EXERCISE AIM:
Would you reproduce exactly the lines below from the one holding "Picture 1: A" through the one holding "One neuron, checked", inclusive, and no others?
(Beginning of RECORDS FOR PROCESSING)
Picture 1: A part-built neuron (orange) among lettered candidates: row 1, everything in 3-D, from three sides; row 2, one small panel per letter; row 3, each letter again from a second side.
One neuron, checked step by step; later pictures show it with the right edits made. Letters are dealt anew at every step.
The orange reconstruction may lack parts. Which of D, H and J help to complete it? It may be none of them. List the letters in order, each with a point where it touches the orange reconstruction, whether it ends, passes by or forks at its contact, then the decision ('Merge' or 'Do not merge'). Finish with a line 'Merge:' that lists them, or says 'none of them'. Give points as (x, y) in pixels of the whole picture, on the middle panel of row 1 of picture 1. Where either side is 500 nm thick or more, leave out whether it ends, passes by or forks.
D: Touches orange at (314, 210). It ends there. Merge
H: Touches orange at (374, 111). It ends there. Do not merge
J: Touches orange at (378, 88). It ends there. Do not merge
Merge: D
(End of RECORDS FOR PROCESSING)
(Beginning of RECORDS FOR PROCESSING)
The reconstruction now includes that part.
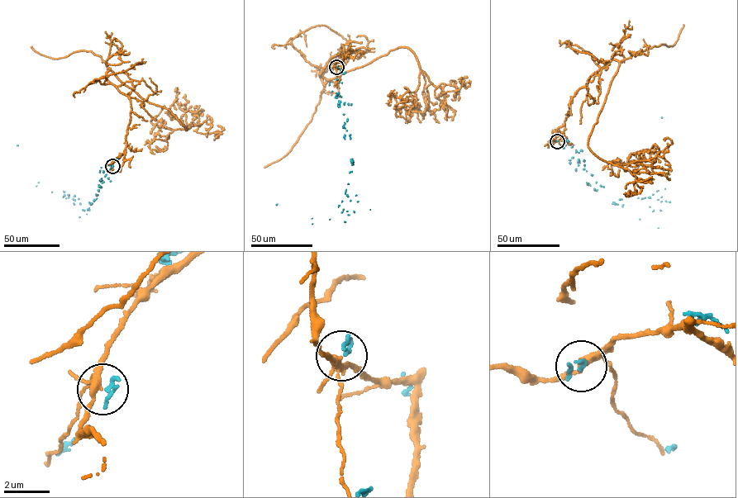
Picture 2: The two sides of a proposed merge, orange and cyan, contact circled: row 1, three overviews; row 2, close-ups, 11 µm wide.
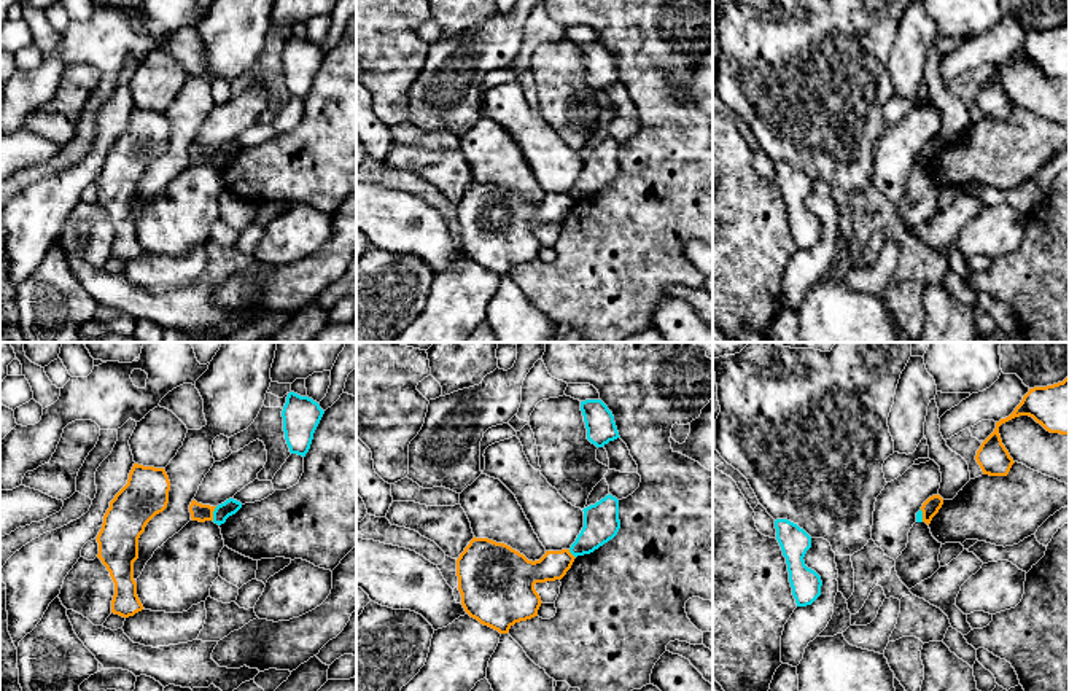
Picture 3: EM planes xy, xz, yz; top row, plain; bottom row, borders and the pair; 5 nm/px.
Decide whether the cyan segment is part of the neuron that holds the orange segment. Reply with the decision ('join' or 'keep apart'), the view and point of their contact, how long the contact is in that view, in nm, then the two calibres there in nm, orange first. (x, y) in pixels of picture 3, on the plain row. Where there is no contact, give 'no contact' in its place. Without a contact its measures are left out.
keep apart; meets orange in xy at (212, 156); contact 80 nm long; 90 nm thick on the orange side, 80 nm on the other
(End of RECORDS FOR PROCESSING)
ANSWER BOX:
Picture 1: A part-built neuron (orange) among lettered candidates: row 1, everything in 3-D, from three sides; row 2, one small panel per letter; row 3, each letter again from a second side.
One neuron, checked step by step; later pictures show it with the right edits made. Letters are dealt anew at every step.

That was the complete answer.